(User interface change data)
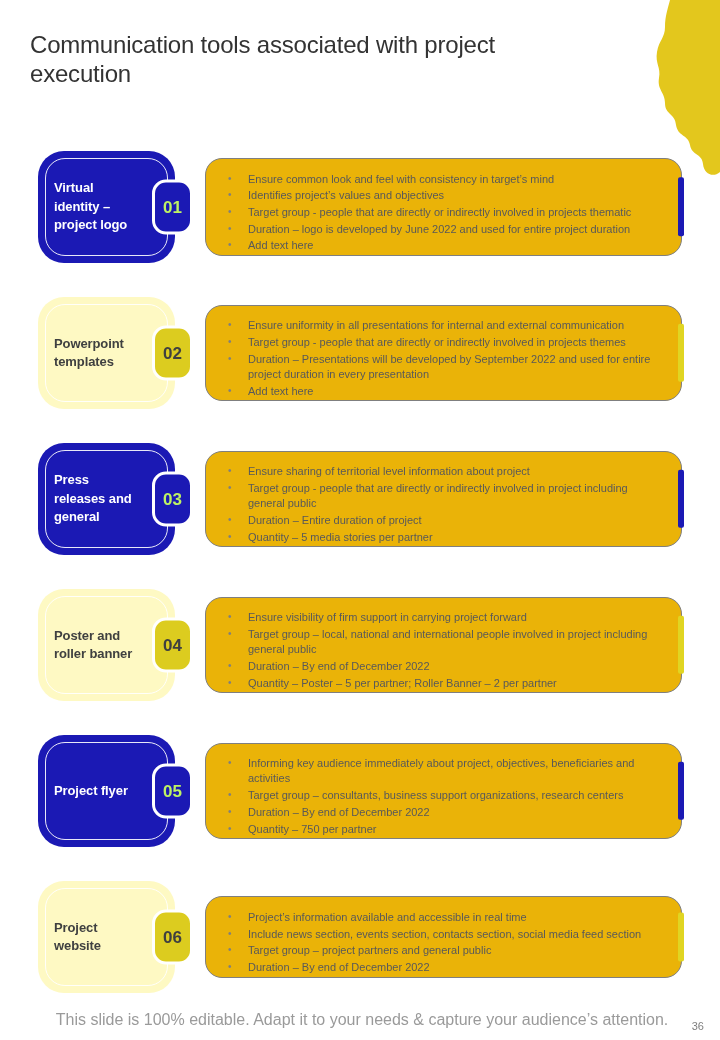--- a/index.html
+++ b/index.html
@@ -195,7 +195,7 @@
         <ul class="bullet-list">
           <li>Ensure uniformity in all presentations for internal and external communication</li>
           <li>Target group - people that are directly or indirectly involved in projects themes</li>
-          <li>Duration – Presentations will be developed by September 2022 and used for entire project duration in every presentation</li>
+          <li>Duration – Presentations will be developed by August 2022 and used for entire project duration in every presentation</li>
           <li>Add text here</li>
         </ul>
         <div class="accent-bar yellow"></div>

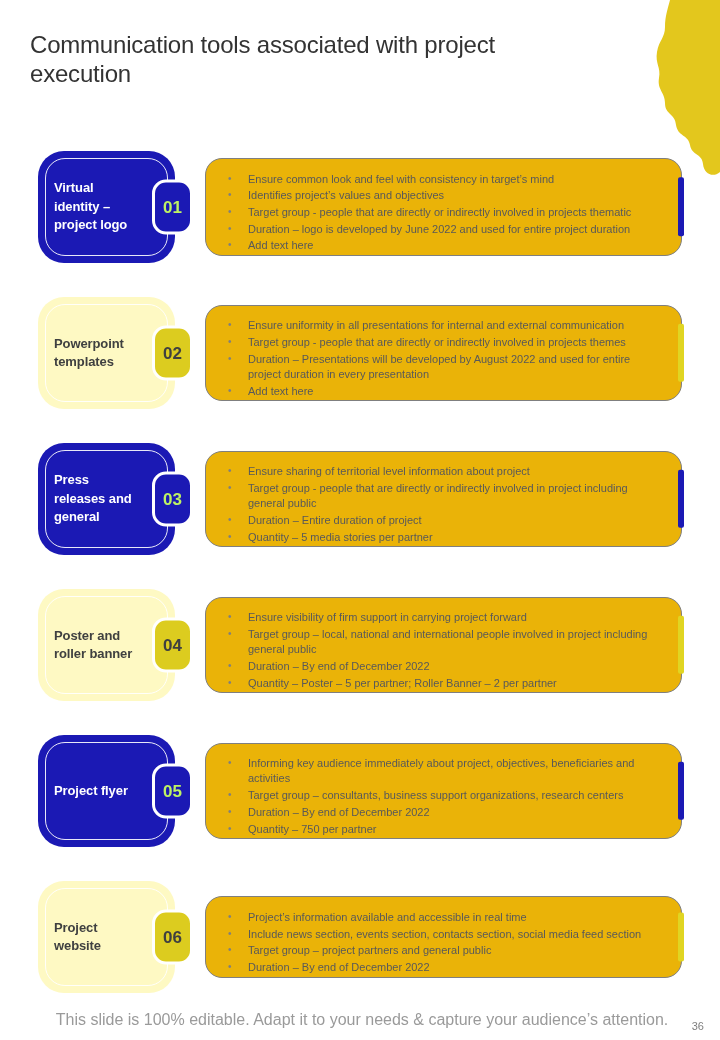--- a/index.html
+++ b/index.html
@@ -131,10 +131,10 @@
   .footer {
     position: absolute;
     bottom: 11px;
-    left: 12px;
+    left: 4px;
     width: 700px;
     text-align: center;
-    font-size: 16px;
+    font-size: 10px;
     color: #9a9a9a;
   }
   .page-number {

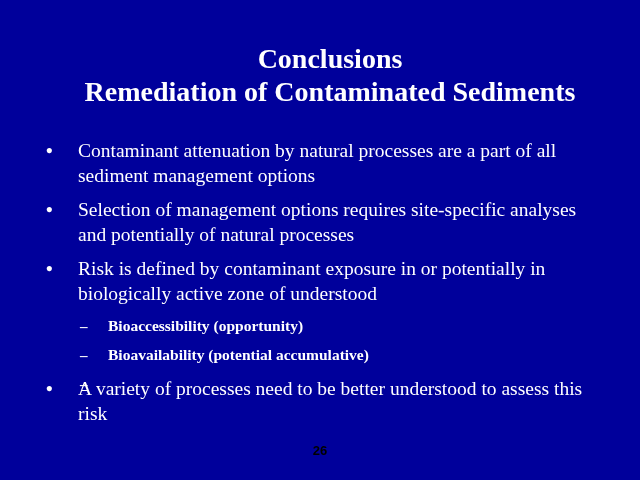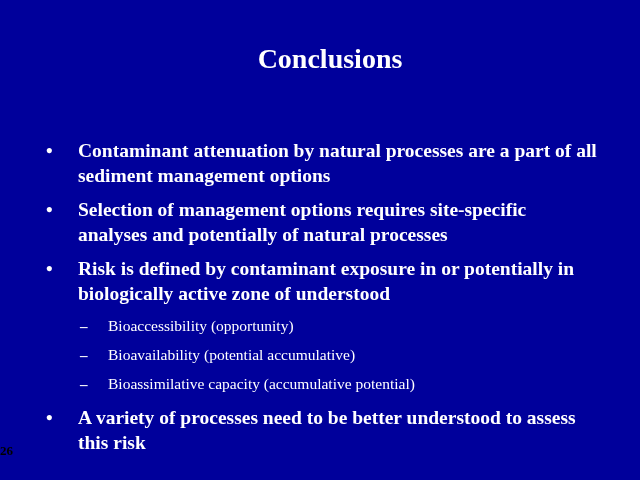--- a/index.html
+++ b/index.html
@@ -118,6 +118,7 @@
 
   <div id="title-block">
     <div class="title-line">Conclusions</div>
+    <div class="title-line">Remediation of Contaminated Sediments</div>
   </div>
 
   <div id="body-block">

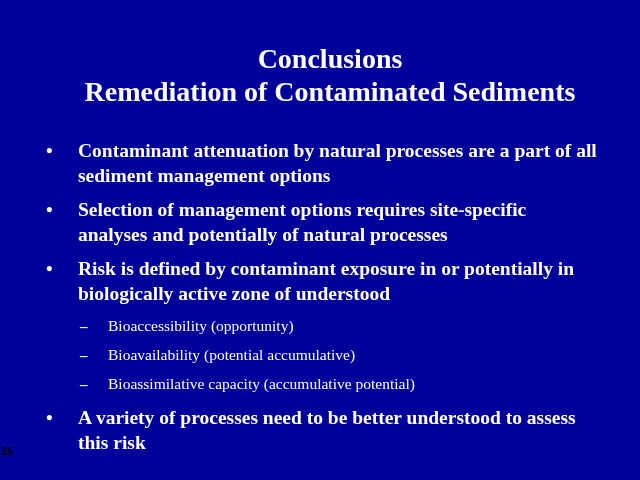--- a/index.html
+++ b/index.html
@@ -66,7 +66,7 @@
   .bullet-l1 .text {
     color: #FFFFFF;
     font-size: 19.5px;
-    font-weight: bold;
+    font-weight: normal;
     line-height: 25px;
     display: block;
   }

■ What this task involves:
Each line holding the word "class" must be pulled from the records.

■ Response to the task:
         <ul class="bullet-list">
         <div class="accent-bar yellow"></div>
     <div class="title-line">Conclusions</div>
+    <div class="title-line">Remediation of Contaminated Sediments</div>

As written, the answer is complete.